Родители тревожно переглянулись сначала между собой, потом поглядели на профессора, тот сидит весь какой-то ошалелый и бормочет:
– Так это правда?! Так я и есть Юлий Цезарь?!
Схватил в охапку Настины книги и бежать.
Родители Настене дали снотворное, чтобы она отдохнула после своего царствования. Настя уснула, и ей приснился нормальный сон: она бежала за поездом, а проводник из окна последнего вагона накручивал ей фигу.
Вечером пришел Эдик, учитель иностранных языков из соседней школы, ее бывший одноклассник, которому она позвонила, как только проснулась.
– Привет, – обрадовалась его визиту заспанная Настя, – у меня нервишки немного пошаливают, ты внимания не обращай. Вот тут записка на арабском, переведи, пожалуйста. Для меня это вопрос жизни или смерти.
– Чего, это так серьезно? – Эдик с опаской взял визитку. – Дорогая бумага, – он поднес листок к носу, – парфюм тоже дорогой. А где здесь по-арабски?
– Ну, как же где? Перед тобой! – не терпелось Насте.
– Так это чистый французский. Ты чего, Настена, азы забыла? Мы ж его еще в пятом классе зубрили. Читай сама, что написано?
Настя поднесла листок к глазам: «Мон шер Лариса!» Слезы не дали дочитать остальное. Эдик взял визитку и перевел сам:
– «Дорогая Лариса! Я очень по тебе скучаю. Жду нашей встречи. Люблю. Твой принц Али». Слушай, а что, он действительно принц? А где вы его подцепили? Кто такая Лариса, которую он любит? Почему записка оказалась у тебя?
– Эдик, слишком много вопросов задаешь. Я, царица Клеопатра, тебе сейчас велю голову рубить!
Тот очень удивился и попятился к двери.
– Дочь, у тебя опять? Начинается правление? – заволновался Тимофей Спиридонович. – Может, Юлия Соломоновича пригласить?
– Не надо, папа. Это я так.
– Действительно, так, раз отцом назвала, а не плебеем.

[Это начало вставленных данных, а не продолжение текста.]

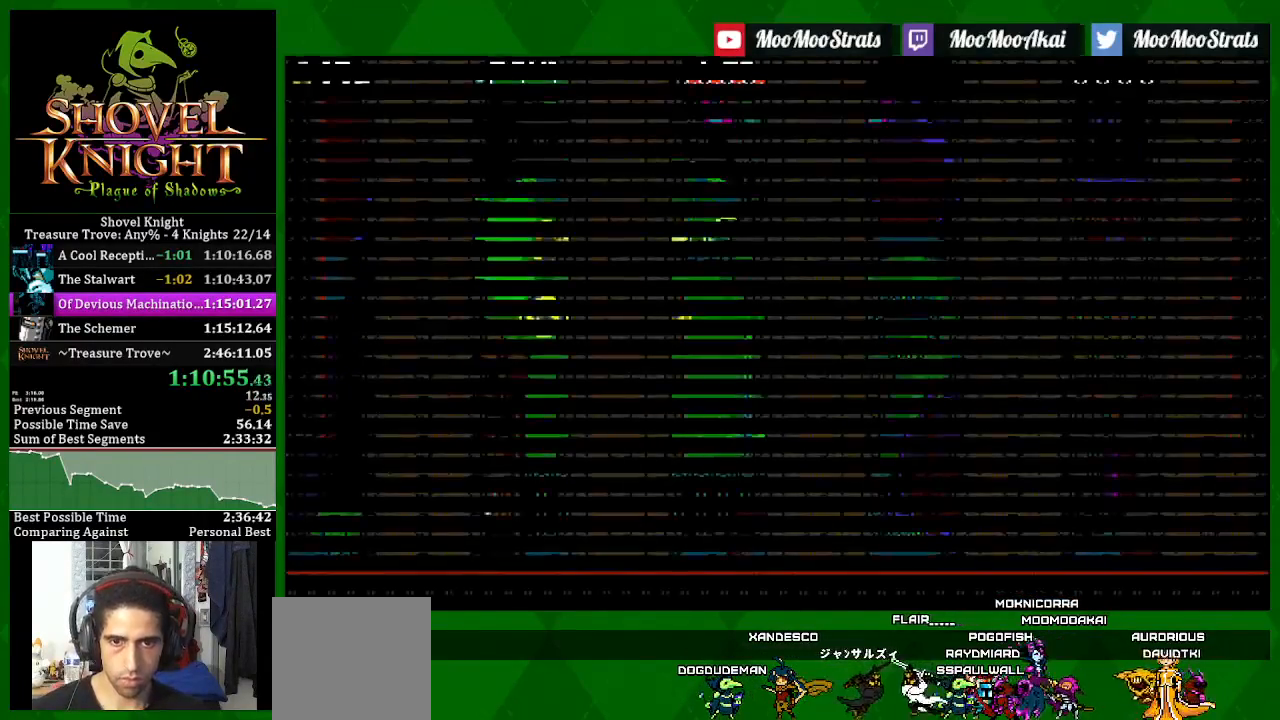
Gameplay with a controller (PlayStation layout); each line is a JSON object with the inputs held at the frame after it. "events" lists button and stick changes between this image and that frame as [ms after this image, input, new state], when the widget could be followed in between.
{"buttons": ["SQUARE"], "left_stick": "center", "right_stick": "center", "events": [[350, "SQUARE", "down"]]}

В тот же вечер Настя отнесла вазу с экзотическими цветами Ларисе. Она поставила ее в коридоре, строго-настрого наказав той не ставить их к постели.
– Такие видения случились! Такие глюки! И у меня, и у профессора Цезарева.
Ларисе некогда было смотреть глюки, у нее вся жизнь была как один большой глюк. Ей захотелось закрыть глаза, забыться на мгновение, а открыв их снова, увидеть себя молоденькой и глупой, которой была лет десять назад. Тогда бы она не разбиралась так дотошно в мужиках. С радостью выскочила бы замуж за Ромку, если бы он, конечно, предложил. Или за кого-нибудь другого. Не от хорошей жизни ее потянуло регистрироваться с неадекватным незнакомцем…
Но она тут же забыла о себе, как истинная подруга, заметив опухший нос и красные глаза Насти. Пришлось все бросить и идти на кухню ее успокаивать. Там на аккуратной тарелочке с золотой каемочкой жались друг к дружке восемь (!) воздушных кремовых пирожных. Этим изобилием наградила себя по дороге домой Лариса. Наградила за успехи в благородном деле мести Степанцову. Она пододвинула тарелку к Насте и приготовилась выслушать ее горький монолог. Но та, хоть и села за стол, от пирожных и монолога категорически отказалась. Сидела и оплакивала свою тяжкую долю.